Because most of LEO’s readership procures its drinking water from rooftop rain collectors/certified organic fair trade clouds, you may not have noticed the funky flavor dominating Louisville’s tap water. The apparently harmless, taste-altering chemical, 2-methylisoborneol, is produced by the death of toxic algae, which is the name of a band we’re starting. Just don’t drink water from the Ohio River or any local lake and you should be fine.
Part of the reason for that algae bloom? It’s called “climate change,” and it’s already given Louisville the distinction of being the hottest city in the United States this year. For 73 days, the River City — which also sports the country’s fifth-worst carbon footprint — withstood above-average temperatures that surpassed every habitable zone in the nation.
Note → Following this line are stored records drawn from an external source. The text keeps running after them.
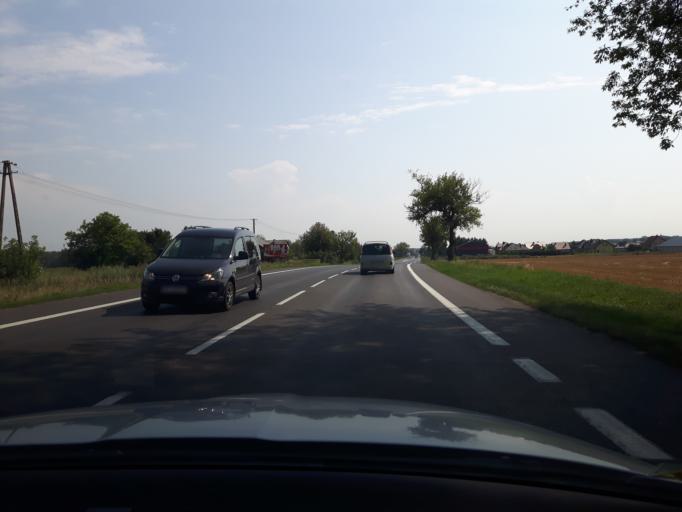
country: PL
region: Masovian Voivodeship
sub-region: Powiat mlawski
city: Strzegowo
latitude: 52.9030
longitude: 20.2870
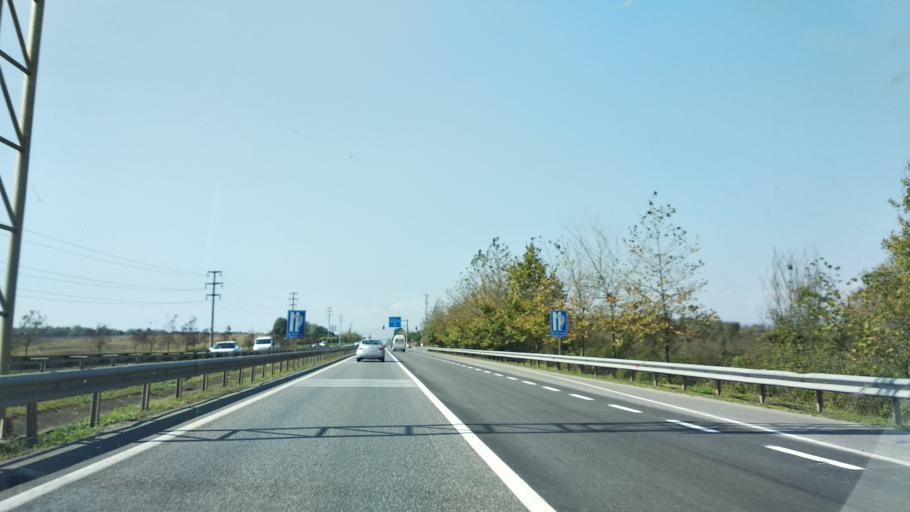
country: TR
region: Kocaeli
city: Derbent
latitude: 40.7429
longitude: 30.0839
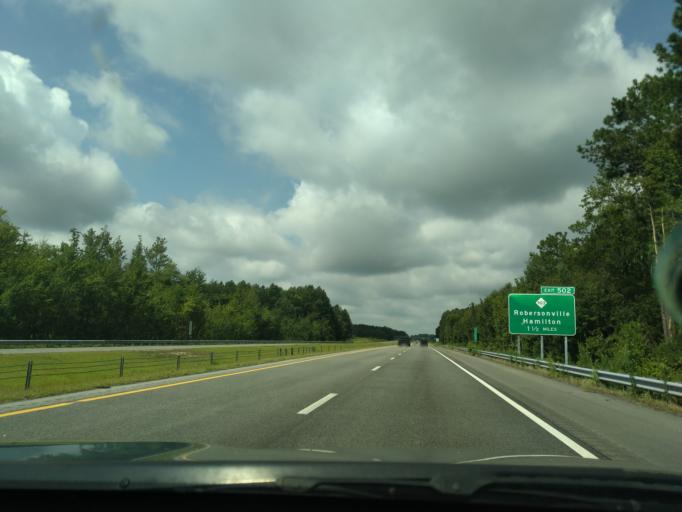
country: US
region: North Carolina
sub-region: Martin County
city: Robersonville
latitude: 35.8433
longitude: -77.2187
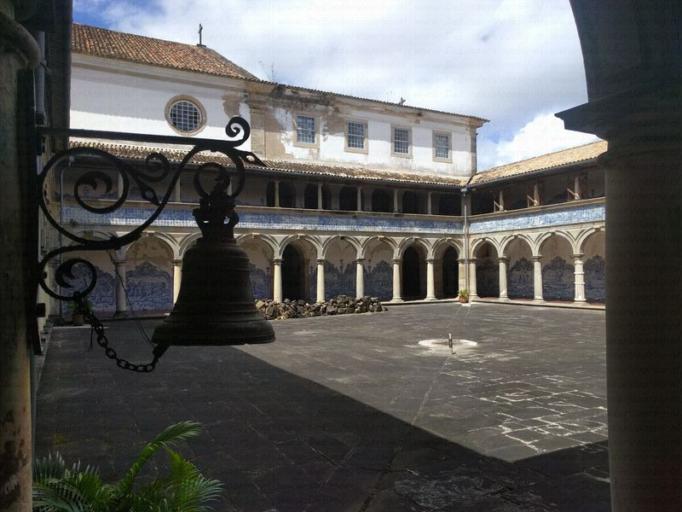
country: BR
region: Bahia
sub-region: Salvador
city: Salvador
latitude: -12.9746
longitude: -38.5094
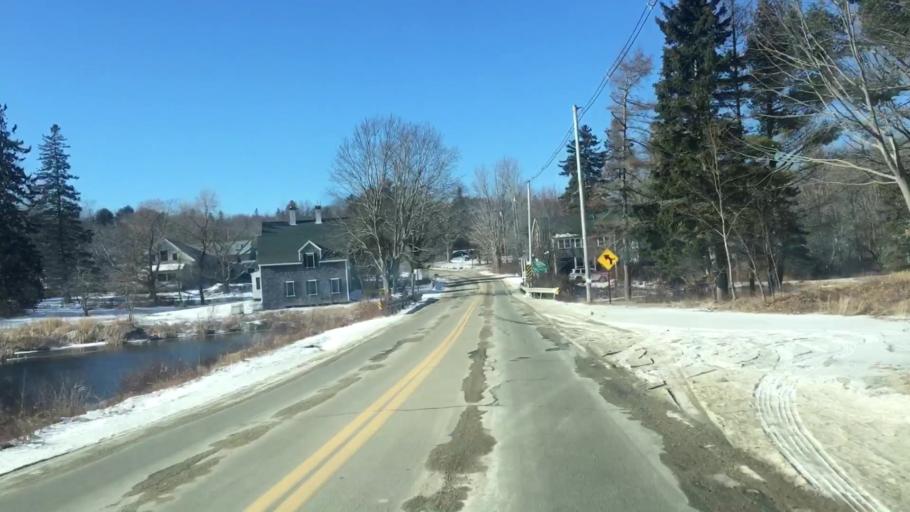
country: US
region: Maine
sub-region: Hancock County
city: Sedgwick
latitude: 44.3461
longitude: -68.6825
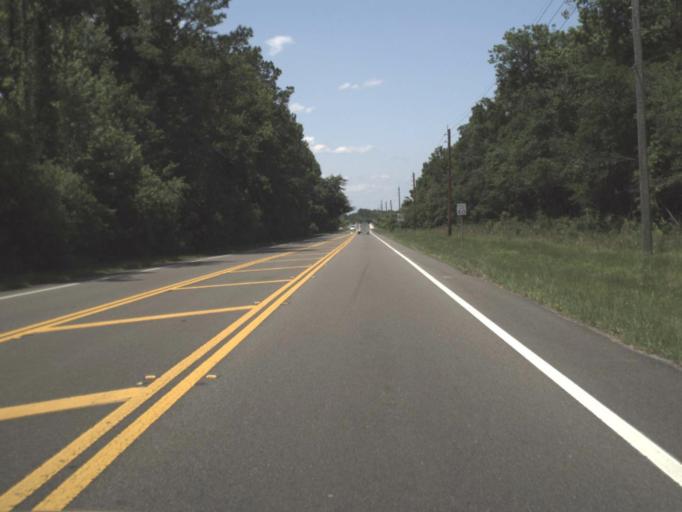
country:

On the bright side, what doesn’t kill you can just make you really sweaty.
Independent mayoral candidate, avid cyclist and small-business owner Jackie Green is speaking out against the Kentucky Economic Development Cabinet’s $7 million handout to an Australian energy company, which will create a paltry 17 jobs locally. “Louisville needs to attract manufacturers of solar panels to Louisville (creating local jobs)” said Green via a statement, “install those panels on our roofs (creating more jobs), and keep Louisville energy dollars in Louisville.”